» **Stored data entries**:
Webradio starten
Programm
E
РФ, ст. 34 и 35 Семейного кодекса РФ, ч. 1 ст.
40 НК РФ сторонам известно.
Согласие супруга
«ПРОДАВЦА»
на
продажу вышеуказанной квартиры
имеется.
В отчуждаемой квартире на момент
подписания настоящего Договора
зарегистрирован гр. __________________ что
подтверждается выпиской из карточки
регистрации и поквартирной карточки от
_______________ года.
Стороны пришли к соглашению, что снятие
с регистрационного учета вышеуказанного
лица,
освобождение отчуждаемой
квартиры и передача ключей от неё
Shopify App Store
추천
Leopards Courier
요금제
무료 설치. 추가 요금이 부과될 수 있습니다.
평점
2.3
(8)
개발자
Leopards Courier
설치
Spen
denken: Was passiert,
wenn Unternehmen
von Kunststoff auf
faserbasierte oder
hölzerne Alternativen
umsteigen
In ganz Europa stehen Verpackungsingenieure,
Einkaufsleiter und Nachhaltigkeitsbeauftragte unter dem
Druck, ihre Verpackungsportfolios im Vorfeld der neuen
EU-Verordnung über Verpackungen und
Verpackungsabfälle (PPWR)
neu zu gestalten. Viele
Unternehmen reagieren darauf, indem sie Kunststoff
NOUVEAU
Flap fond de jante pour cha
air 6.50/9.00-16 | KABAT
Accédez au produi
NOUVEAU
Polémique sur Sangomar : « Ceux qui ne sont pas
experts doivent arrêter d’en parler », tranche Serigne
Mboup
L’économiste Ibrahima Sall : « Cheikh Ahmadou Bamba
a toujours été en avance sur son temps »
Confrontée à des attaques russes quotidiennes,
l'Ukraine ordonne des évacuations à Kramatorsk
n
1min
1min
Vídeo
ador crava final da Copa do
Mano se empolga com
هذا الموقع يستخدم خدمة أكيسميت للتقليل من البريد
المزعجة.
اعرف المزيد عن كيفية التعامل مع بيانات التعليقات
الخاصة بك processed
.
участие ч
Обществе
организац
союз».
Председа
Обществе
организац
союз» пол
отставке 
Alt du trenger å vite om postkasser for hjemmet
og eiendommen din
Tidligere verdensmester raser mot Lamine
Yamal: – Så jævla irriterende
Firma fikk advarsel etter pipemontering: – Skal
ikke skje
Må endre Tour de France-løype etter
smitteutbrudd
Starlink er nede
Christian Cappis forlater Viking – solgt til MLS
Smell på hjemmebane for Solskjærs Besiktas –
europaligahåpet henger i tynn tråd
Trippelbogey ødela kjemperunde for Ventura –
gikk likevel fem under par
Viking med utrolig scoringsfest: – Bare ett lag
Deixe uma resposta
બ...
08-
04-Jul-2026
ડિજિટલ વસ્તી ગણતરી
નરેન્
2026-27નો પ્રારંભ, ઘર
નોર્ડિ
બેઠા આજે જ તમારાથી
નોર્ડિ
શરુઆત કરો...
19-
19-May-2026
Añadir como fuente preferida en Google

» **Task requirements**: Copy each entry exactly, leaving every line as it is.

» **Written solution**:
Webradio starten
Programm
E
РФ, ст. 34 и 35 Семейного кодекса РФ, ч. 1 ст.
40 НК РФ сторонам известно.
Согласие супруга
«ПРОДАВЦА»
на
продажу вышеуказанной квартиры
имеется.
В отчуждаемой квартире на момент
подписания настоящего Договора
зарегистрирован гр. __________________ что
подтверждается выпиской из карточки
регистрации и поквартирной карточки от
_______________ года.
Стороны пришли к соглашению, что снятие
с регистрационного учета вышеуказанного
лица,
освобождение отчуждаемой
квартиры и передача ключей от неё
Shopify App Store
추천
Leopards Courier
요금제
무료 설치. 추가 요금이 부과될 수 있습니다.
평점
2.3
(8)
개발자
Leopards Courier
설치
Spen
denken: Was passiert,
wenn Unternehmen
von Kunststoff auf
faserbasierte oder
hölzerne Alternativen
umsteigen
In ganz Europa stehen Verpackungsingenieure,
Einkaufsleiter und Nachhaltigkeitsbeauftragte unter dem
Druck, ihre Verpackungsportfolios im Vorfeld der neuen
EU-Verordnung über Verpackungen und
Verpackungsabfälle (PPWR)
neu zu gestalten. Viele
Unternehmen reagieren darauf, indem sie Kunststoff
NOUVEAU
Flap fond de jante pour cha
air 6.50/9.00-16 | KABAT
Accédez au produi
NOUVEAU
Polémique sur Sangomar : « Ceux qui ne sont pas
experts doivent arrêter d’en parler », tranche Serigne
Mboup
L’économiste Ibrahima Sall : « Cheikh Ahmadou Bamba
a toujours été en avance sur son temps »
Confrontée à des attaques russes quotidiennes,
l'Ukraine ordonne des évacuations à Kramatorsk
n
1min
1min
Vídeo
ador crava final da Copa do
Mano se empolga com
هذا الموقع يستخدم خدمة أكيسميت للتقليل من البريد
المزعجة.
اعرف المزيد عن كيفية التعامل مع بيانات التعليقات
الخاصة بك processed
.
участие ч
Обществе
организац
союз».
Председа
Обществе
организац
союз» пол
отставке 
Alt du trenger å vite om postkasser for hjemmet
og eiendommen din
Tidligere verdensmester raser mot Lamine
Yamal: – Så jævla irriterende
Firma fikk advarsel etter pipemontering: – Skal
ikke skje
Må endre Tour de France-løype etter
smitteutbrudd
Starlink er nede
Christian Cappis forlater Viking – solgt til MLS
Smell på hjemmebane for Solskjærs Besiktas –
europaligahåpet henger i tynn tråd
Trippelbogey ødela kjemperunde for Ventura –
gikk likevel fem under par
Viking med utrolig scoringsfest: – Bare ett lag
Deixe uma resposta
બ...
08-
04-Jul-2026
ડિજિટલ વસ્તી ગણતરી
નરેન્
2026-27નો પ્રારંભ, ઘર
નોર્ડિ
બેઠા આજે જ તમારાથી
નોર્ડિ
શરુઆત કરો...
19-
19-May-2026
Añadir como fuente preferida en Google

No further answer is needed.